There has been a long-running comparison between California and Texas as to which of the country’s two most populous states — each with a wholly distinct flavor of governing style — best serves its citizens. Commentators may point to this benefit or that, but the direction of net migration by ordinary citizens shows people seem to prefer the Lone Star State.

After a recent hearing in Texas’ House Criminal Jurisprudence committee, yet another point of contrast can be added to the discussion: the issue of pretrial bail reform.

Although pretrial jail populations don’t always receive the attention other areas of policy do, their recent expansive growth has become difficult to ignore. In one estimate, America’s pretrial jail population grew from about 83,000 detainees in 1970 to roughly 462,000 detainees by 2013, a five-fold increase. Texas has experienced similar growth. In 1994, almost 33 percent of the jail population was comprised of pretrial detainees, better than the national average that year (about 50 percent). By the beginning of this August, however, that had jumped to almost 76 percent.

It bears remembering that these people, while suspected of crimes, have not been convicted, meaning they are still presumed innocent. Continuing to detain these people, many of whom are low-risk, is an expensive proposition, not just in raw dollars, but in terms of liberty. It may also run the risk of actually increasing the likelihood of future lawbreaking, according to a 2013 study from the Arnold Foundation.

Enter bail reform. Several states, most recently California, have begun moving away from cash bail in favor of using risk-based systems. Critics of the status quo decry cash bail’s propensity to disproportionately affect defendants who may be detained solely on the basis of wealth, instead of their risk to the public. By making release decisions based on an objective evaluation of risk, using validated risk-assessment tools, more defendants ought to be released safely pending trial.

While California’s efforts signal the necessity of developing more equitable and risk-sensitive pretrial practices, they nonetheless miss the mark. Worse, some elements threaten to overcorrect and further embed problems that lawmakers sought to alleviate.

For starters, California has effectively eliminated their cash bail system and adopted a more or less release-or-no-release practice. Basing release decisions on risk is a good idea and supported by data, but the original purpose of bail was to provide a surety of good conduct upon release, including appearance in court. Eliminating all financial bail reduces a court’s power to ensure this and removes a viable arrow from a judge’s quiver. Risk-assessment tools may do a better job of predicting future criminal offense, but cash sureties remain an effective means of getting people to show up for their court date.

Judges should be able to use the benefits of both tools. California has shut the door on that possibility.

While California has stripped discretion in this sense, they’ve expanded it elsewhere, perhaps too much. California’s new law grants broad power to preventatively detain defendants suspected of a broad range of offenses. While this is unobjectionable for violent or repeat offenders, unjustified risk aversion may end up capturing lower-risk people and diminish any intended progress.

Fortunately, Texas has taken a more sensible approach to reform.

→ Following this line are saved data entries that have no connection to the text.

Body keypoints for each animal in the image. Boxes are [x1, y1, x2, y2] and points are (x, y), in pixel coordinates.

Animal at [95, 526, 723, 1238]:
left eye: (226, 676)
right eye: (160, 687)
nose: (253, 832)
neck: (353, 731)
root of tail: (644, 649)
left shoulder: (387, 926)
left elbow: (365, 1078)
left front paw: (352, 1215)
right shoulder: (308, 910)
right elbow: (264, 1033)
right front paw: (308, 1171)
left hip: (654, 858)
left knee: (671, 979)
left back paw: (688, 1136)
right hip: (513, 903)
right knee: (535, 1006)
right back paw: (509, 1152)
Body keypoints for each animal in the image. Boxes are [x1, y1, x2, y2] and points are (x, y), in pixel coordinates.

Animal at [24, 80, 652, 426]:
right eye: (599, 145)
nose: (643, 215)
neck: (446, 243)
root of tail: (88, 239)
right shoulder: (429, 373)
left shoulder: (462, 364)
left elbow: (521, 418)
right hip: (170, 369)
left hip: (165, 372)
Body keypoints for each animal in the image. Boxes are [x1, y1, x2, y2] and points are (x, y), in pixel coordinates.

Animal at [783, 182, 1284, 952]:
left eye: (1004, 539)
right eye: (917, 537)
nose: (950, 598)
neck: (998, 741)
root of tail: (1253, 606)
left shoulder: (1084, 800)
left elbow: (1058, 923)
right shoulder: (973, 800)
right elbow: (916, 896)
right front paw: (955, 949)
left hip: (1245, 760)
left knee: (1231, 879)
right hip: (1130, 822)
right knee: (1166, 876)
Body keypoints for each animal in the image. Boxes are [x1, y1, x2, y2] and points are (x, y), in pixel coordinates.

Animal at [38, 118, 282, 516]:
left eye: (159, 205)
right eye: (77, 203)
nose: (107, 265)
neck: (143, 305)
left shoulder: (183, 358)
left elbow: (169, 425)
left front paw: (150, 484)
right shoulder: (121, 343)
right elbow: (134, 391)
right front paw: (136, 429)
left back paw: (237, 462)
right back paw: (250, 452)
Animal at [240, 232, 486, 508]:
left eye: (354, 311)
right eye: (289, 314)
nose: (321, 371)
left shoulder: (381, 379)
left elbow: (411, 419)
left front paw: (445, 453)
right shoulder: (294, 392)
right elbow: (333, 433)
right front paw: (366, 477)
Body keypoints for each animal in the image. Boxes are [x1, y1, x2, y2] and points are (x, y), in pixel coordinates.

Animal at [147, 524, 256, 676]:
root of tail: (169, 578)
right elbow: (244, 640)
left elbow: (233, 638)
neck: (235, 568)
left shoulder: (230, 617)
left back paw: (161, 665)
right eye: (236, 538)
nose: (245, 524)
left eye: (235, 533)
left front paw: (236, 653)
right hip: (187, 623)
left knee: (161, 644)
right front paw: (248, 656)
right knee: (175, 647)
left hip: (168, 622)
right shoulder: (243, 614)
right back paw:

A wide array of stakeholders, including Chief Justice Nathan Hecht of Texas’ Supreme Court, discussed with committee lawmakers a proposal for using risk assessments to better inform a judge’s decisions, but importantly, retain all current forms of bail. Research by Texas A&M professors shows that this would more effectively prevent misclassifications: either detaining low-risk people who can be released safely, or releasing dangerous people who ought to be detained before trial.

In Kentucky, the rate of new offenses by those released fell by almost 15 percent when they based release on risk. Additionally, the ability to preventatively detain risky defendants ought to be expanded, but not so much as to potentially foreclose any defendant from being released pending trial.

We should be expanding options, not taking from one hand to give to the other.

No pretrial system will ever be perfect. However, Texas is again showing that it approaches policy reform from a more even keel than our coastal rival. Pretrial release should be based primarily on risk, not the shake of a Magic-8 ball, but judges should retain tools that they already have.